Tuesday 19 February 2013

The Living Wage Campaign: Solidarity Or Charity?

Morality vs Cold Hard Cash: The Living Wage Campaign depends for its success upon inciting mass moral outrage against low wages. But it's not the charity of fellow citizens that low paid workers need - it's their solidarity. The restoration of universal union membership and national awards would secure a living wage for working-class Kiwis a lot faster than a campaign to mobilise the better angels of New Zealand's notoriously fickle middle-class.

“CALL UP THE CRAFTSMEN, bring me the draughtsmen, build me a path from cradle to grave. And I’ll give my consent to any government that does not deny a man a living wage.” In just thirty-three words the English songwriter, Billy Bragg, captures the essence of the grand social bargain that became the post-war Welfare State.
 
What does it say, then, about New Zealand’s social and economic priorities in 2013 that “a living wage” has, once again, become something to which hundreds of thousands of working-class New Zealanders can only aspire?
 
When I first learned about the Living Wage Campaign I was dubious. Not, I hasten to add, about its ultimate purpose – who can dispute the sorry state of New Zealand wage-rates? No, what bothered me were the means which the promoters of the Living Wage (calculated this past week at $18.40 per hour, or $736.00, before tax, for a 40-hour week) were employing to achieve their objective.
 
Moral suasion is a powerful force and certainly not one to be underestimated. New Zealanders, of all people, should have no doubt about the ability of a strong moral argument to mobilise public opinion against clear and present evils. Those of us old enough to recall the turmoil in which New Zealand was engulfed during the 1981 Springbok tour will readily attest to the consequences of moral force. David Lange’s extraordinary speech to the Oxford Union bore similar testimony to the power of a well-marshalled ethical argument.
 
But all the 1981 protests and Mr Lange’s Oxford Union speech achieved was the exclusion of apartheid sport and nuclear weapons from New Zealand territory. They certainly did not end apartheid or nuclear weaponry. Moral suasion can only take you so far.
 
How far The Living Wage Campaign’s moral arguments will take it depends on how vulnerable its targeted employers are to public sentiment.

* [TASKS AND EXERCISES]
(1) Lay out the listing, from the line with "text Runtime build date: N/A [118, 362, 1122, 389]" up to and including the line with "text Test version. [118, 415, 1122, 442]", as a Markdown table with the columns Row and Line, leaving out blank lines.
(2) Carry on with the Living Wage article from the point where it stops.
The Living Wage article and the listing come from unrelated sources.

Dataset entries
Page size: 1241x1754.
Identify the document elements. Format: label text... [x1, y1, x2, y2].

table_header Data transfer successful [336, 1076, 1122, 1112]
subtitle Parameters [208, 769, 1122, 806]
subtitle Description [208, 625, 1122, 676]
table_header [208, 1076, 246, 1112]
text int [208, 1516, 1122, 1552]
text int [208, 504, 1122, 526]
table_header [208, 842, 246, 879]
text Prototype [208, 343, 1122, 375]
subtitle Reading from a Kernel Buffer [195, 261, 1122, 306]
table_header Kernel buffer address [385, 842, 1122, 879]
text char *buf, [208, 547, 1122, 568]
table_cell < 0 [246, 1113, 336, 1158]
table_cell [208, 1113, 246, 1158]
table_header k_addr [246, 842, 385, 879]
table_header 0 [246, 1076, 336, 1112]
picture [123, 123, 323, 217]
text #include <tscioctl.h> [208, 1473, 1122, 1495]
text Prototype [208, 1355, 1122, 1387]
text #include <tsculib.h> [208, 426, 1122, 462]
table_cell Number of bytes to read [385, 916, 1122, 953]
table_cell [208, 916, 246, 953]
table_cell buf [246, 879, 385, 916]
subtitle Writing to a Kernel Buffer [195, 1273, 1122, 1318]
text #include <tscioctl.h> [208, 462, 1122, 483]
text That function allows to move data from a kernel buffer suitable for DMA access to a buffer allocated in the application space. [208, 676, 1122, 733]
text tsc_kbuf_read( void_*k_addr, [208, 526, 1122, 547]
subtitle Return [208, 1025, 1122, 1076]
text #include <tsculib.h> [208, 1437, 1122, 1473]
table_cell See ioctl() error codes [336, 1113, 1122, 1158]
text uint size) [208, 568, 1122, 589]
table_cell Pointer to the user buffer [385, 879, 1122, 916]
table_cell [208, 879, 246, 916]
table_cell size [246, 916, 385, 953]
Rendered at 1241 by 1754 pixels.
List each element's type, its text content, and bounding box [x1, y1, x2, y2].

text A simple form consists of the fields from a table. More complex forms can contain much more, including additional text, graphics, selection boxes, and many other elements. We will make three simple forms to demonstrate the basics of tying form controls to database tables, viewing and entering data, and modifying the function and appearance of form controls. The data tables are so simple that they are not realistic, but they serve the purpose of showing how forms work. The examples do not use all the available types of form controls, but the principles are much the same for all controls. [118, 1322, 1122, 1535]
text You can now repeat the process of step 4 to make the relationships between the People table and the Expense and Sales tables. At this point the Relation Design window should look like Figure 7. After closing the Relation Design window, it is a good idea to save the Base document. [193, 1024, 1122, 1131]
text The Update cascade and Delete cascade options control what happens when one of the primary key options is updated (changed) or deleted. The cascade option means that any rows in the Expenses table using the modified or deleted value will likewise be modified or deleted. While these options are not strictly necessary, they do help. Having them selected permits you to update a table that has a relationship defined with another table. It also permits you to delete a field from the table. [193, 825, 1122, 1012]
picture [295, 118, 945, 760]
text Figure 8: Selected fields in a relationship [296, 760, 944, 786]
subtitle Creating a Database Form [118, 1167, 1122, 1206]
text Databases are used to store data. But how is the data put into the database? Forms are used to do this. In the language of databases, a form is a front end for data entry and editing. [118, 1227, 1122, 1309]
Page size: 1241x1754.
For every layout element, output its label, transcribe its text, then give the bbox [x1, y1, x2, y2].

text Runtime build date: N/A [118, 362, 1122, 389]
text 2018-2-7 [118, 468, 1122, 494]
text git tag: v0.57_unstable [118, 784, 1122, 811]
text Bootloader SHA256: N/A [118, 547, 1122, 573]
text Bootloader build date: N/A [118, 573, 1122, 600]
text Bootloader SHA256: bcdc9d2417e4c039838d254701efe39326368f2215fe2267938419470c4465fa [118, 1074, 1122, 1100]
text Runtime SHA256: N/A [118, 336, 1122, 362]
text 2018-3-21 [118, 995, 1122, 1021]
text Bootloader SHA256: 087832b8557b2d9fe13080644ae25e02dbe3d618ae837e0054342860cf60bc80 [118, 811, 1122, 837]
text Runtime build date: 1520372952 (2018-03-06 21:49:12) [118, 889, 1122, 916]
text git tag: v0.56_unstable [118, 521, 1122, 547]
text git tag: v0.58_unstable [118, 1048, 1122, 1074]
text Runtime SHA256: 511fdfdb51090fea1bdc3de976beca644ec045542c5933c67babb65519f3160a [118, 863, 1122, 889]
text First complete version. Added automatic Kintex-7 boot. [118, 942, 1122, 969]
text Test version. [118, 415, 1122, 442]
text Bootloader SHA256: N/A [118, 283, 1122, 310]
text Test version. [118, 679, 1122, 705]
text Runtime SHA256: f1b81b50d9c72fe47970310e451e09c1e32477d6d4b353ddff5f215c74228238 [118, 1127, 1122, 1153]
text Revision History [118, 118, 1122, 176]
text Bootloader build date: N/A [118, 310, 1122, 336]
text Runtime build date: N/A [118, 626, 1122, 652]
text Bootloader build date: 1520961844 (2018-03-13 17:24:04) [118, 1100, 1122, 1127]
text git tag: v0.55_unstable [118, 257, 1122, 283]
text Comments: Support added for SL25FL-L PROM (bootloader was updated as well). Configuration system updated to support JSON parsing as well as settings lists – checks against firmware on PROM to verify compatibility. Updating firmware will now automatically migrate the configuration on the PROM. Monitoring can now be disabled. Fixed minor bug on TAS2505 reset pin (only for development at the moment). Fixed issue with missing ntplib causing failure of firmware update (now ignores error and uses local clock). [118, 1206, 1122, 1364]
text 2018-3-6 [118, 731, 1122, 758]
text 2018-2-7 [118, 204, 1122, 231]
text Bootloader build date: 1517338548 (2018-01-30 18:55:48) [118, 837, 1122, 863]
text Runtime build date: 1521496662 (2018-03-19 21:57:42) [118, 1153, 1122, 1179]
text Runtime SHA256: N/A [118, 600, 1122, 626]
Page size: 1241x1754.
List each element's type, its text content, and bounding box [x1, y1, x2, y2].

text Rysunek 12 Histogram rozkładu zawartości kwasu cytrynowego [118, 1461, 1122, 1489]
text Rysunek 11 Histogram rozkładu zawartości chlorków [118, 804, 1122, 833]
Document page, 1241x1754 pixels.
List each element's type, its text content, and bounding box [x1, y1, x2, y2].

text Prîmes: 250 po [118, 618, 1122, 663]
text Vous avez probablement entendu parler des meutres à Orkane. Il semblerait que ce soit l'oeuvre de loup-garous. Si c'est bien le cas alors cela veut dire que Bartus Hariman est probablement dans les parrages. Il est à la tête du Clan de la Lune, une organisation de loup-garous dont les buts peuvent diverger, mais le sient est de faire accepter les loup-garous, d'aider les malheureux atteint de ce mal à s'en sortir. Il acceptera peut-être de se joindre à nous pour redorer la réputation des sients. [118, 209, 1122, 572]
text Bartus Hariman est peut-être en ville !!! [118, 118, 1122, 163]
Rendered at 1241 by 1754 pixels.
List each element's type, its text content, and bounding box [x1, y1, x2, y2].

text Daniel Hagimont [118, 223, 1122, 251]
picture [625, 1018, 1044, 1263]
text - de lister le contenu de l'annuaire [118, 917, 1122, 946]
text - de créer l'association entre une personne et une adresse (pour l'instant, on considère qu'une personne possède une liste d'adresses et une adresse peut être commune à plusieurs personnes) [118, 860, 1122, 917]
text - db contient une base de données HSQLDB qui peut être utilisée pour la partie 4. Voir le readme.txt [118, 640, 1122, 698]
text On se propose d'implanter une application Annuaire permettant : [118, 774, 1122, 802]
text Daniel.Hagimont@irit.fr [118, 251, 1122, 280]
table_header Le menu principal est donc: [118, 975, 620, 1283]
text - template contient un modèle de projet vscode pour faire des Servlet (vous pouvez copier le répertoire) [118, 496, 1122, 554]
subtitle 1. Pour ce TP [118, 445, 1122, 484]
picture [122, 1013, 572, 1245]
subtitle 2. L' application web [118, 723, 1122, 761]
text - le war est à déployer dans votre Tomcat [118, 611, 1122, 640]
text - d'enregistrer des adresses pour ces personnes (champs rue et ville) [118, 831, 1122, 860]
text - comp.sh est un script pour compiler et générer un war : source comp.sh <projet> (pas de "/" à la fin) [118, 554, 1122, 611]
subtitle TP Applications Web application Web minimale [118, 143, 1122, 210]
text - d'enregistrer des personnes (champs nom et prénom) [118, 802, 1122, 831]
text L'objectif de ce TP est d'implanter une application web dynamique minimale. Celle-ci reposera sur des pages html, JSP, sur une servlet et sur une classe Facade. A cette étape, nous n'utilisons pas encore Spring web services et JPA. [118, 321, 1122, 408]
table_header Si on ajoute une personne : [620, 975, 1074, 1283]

* [OUTPUTS FOR THE TASKS]
(1)
| Row | Line |
|---|---|
| 1 | text Runtime build date: N/A [118, 362, 1122, 389] |
| 2 | text 2018-2-7 [118, 468, 1122, 494] |
| 3 | text git tag: v0.57_unstable [118, 784, 1122, 811] |
| 4 | text Bootloader SHA256: N/A [118, 547, 1122, 573] |
| 5 | text Bootloader build date: N/A [118, 573, 1122, 600] |
| 6 | text Bootloader SHA256: bcdc9d2417e4c039838d254701efe39326368f2215fe2267938419470c4465fa [118, 1074, 1122, 1100] |
| 7 | text Runtime SHA256: N/A [118, 336, 1122, 362] |
| 8 | text 2018-3-21 [118, 995, 1122, 1021] |
| 9 | text Bootloader SHA256: 087832b8557b2d9fe13080644ae25e02dbe3d618ae837e0054342860cf60bc80 [118, 811, 1122, 837] |
| 10 | text Runtime build date: 1520372952 (2018-03-06 21:49:12) [118, 889, 1122, 916] |
| 11 | text git tag: v0.56_unstable [118, 521, 1122, 547] |
| 12 | text git tag: v0.58_unstable [118, 1048, 1122, 1074] |
| 13 | text Runtime SHA256: 511fdfdb51090fea1bdc3de976beca644ec045542c5933c67babb65519f3160a [118, 863, 1122, 889] |
| 14 | text First complete version. Added automatic Kintex-7 boot. [118, 942, 1122, 969] |
| 15 | text Test version. [118, 415, 1122, 442] |

(2)
I was not surprised to learn that practically all the successes of similar initiatives overseas were achieved in the public sector. Where the ultimate employers of poorly-paid working people are local or central government politicians there is clearly room for leverage. If the electors can be persuaded to pressure candidates (like London’s Boris Johnson) into supporting a living wage for low-paid council and/or government staff, then a favourable outcome (even one that comes at the rate- and tax-payers’ ultimate expense) is highly likely.
 
Large monopoly suppliers of goods and services might also be persuadable. The opportunity to burnish their public image by stepping-up to the plate as good corporate citizens can easily be paid for by adding a cent or two to their prices.
 
In more competitive marketplaces, however, rising labour costs cannot be passed on so easily. In small to medium enterprises the sharing-out of any surplus tends to be a zero-sum game. Higher wages all-too-often mean lower profits. Moral suasion in these circumstances is unlikely to take you very far at all.
 
Most perplexing of all about the Living Wage Campaign is its origin in the trade union movement. It is hard to think of a more glaring admission of defeat than launching a campaign whose success is ultimately dependent on melting the hearts of the employing class. As if the events of the past three decades hadn’t supplied all the evidence a trade unionist could ever need that, when it comes to serving the shareholders (and securing their bonuses!) the employing class has no heart to melt.
 
It should come as no surprise to anyone that the period in our recent history (the mid-1980s) when the share of national income going to the top 1 percent of income earners was at its lowest, was the very same moment at which the number of workers belonging to a trade union was at its highest.
 
Or, to put it more bluntly: the most effective instrument for securing a living wage for all workers is a large, strong and confident labour movement. A movement strong enough to secure the restoration of the national award system (which removes the cost of labour from the arena of inter-enterprise competition) and the return of universal union membership (which is the only way of guaranteeing a living wage for workers in the now almost entirely de-unionised service sector).
 
The Living Wage Campaign that I could lend my wholehearted support to would be the one which set out to explain why these two radical employment relations reforms were crucial to the reconstitution of a workforce that could enter the workplace every morning with dignity and confidence and depart every evening without fear.
 
It is not the pity and charity of the middle-class New Zealanders being targeted by the Living Wage Campaign that low-paid workers need – it’s their solidarity.
 
The only melting of hearts I have ever witnessed is when people stand and struggle together – for justice.
 
This essay was originally published in The Press of Tuesday, 19 February 2013.

18 comments:

Pete said...

There is a "shirkers vs strivers" narrative at play in New Zealand politics. The idea of the undeserving poor and the deserving poor, which is a distinction I find distasteful. But this campaign feeds into that narrative. It's a simple message: no-one who works for a living should live in poverty.

President Obama expressed a similar position when he called for an increase in the federal minimum wage in his recent State of the Union address: "Tonight, let’s declare that in the wealthiest nation on Earth, no one who works full-time should have to live in poverty, and raise the federal minimum wage to $9.00 an hour. We should be able to get that done.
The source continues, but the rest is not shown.